___ Data to use ___
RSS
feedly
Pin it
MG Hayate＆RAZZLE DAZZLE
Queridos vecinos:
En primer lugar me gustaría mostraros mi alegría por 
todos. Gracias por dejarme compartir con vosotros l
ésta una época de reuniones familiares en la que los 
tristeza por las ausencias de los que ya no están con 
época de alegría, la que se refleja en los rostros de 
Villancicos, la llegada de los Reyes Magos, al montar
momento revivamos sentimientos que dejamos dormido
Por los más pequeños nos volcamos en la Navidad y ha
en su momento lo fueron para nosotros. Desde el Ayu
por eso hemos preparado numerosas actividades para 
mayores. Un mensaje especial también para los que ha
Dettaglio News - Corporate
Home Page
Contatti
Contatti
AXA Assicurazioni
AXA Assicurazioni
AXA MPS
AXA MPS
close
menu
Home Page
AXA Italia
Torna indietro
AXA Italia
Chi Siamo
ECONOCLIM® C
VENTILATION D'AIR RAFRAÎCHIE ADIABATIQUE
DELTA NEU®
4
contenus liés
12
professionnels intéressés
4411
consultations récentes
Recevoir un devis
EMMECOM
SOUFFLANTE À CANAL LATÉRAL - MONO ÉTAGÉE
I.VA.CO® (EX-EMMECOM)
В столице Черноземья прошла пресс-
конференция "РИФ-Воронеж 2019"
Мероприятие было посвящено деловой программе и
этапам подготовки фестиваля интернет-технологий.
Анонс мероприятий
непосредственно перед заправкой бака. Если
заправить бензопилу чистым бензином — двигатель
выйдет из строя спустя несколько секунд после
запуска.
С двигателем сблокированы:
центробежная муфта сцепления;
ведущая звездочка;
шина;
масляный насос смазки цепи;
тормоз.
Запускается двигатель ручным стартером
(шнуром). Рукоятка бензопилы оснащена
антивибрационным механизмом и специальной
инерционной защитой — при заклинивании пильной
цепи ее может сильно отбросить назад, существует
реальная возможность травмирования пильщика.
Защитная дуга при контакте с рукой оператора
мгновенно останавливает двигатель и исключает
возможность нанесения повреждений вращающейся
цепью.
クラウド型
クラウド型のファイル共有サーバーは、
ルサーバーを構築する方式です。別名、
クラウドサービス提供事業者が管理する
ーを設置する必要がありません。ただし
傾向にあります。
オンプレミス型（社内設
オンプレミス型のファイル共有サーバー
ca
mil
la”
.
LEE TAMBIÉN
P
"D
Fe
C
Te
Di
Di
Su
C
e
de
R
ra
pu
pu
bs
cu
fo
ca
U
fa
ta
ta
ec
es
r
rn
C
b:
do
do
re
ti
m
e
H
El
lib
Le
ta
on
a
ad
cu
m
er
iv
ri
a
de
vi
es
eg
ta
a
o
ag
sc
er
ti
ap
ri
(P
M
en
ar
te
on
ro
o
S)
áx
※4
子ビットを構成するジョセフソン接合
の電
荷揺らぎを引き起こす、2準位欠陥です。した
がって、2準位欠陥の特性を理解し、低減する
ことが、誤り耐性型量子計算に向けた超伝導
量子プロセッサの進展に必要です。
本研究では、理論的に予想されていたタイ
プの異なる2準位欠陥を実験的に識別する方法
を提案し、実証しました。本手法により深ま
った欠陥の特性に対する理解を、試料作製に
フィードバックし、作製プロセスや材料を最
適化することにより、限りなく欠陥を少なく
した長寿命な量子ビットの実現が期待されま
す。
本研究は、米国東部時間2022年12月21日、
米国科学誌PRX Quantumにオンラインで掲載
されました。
___
Your objective ▸ The expected result is every line above containing the string "alegría".

Response to this exercise ▸
En primer lugar me gustaría mostraros mi alegría por 
época de alegría, la que se refleja en los rostros de 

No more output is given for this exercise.